╭─ AVAILABLE RECORDS

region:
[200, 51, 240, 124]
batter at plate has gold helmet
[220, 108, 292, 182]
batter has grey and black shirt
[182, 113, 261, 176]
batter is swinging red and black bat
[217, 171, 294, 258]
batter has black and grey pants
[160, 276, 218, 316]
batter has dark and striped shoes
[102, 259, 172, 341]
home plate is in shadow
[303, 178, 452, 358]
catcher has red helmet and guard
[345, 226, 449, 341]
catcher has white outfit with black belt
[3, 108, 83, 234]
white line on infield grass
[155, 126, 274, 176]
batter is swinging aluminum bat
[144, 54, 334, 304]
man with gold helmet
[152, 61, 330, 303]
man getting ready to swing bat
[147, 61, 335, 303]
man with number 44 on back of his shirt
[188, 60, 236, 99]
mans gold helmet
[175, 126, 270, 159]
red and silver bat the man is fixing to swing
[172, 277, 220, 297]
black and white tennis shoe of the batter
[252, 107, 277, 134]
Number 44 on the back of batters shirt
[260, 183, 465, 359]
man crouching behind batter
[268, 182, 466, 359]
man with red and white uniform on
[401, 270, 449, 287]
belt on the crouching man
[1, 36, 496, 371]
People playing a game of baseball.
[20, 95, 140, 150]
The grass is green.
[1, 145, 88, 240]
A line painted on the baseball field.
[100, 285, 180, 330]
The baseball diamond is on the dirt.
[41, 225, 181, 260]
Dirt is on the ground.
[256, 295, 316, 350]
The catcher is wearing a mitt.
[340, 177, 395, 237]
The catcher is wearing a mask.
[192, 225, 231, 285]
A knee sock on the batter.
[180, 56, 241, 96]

╰─
╭─ AVAILABLE RECORDS

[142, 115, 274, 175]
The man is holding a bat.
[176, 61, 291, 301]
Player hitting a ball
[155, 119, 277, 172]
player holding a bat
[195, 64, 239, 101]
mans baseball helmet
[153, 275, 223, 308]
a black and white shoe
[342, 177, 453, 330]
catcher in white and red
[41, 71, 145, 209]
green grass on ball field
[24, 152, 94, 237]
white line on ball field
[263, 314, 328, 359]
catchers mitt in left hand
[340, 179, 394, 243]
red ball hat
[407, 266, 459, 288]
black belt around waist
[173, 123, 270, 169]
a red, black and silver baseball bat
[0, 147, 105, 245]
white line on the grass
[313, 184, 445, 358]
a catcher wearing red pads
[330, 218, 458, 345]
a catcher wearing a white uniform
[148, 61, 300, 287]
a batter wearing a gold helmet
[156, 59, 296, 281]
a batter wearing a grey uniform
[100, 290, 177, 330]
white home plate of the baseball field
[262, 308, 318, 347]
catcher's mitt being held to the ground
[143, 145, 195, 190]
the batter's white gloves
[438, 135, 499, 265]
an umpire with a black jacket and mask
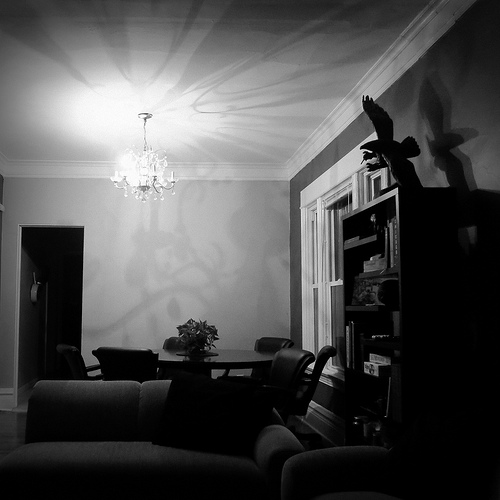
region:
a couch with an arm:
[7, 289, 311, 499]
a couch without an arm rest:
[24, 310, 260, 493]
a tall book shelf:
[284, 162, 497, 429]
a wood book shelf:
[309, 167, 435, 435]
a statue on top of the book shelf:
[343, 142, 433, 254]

╰─

THE TASK:
Reproduce the stretch of the material from the line containing "[342, 177, 453, 330]" through the line containing "black belt around waist", with both of those lines included.

WRITTEN ANSWER:
[342, 177, 453, 330]
catcher in white and red
[41, 71, 145, 209]
green grass on ball field
[24, 152, 94, 237]
white line on ball field
[263, 314, 328, 359]
catchers mitt in left hand
[340, 179, 394, 243]
red ball hat
[407, 266, 459, 288]
black belt around waist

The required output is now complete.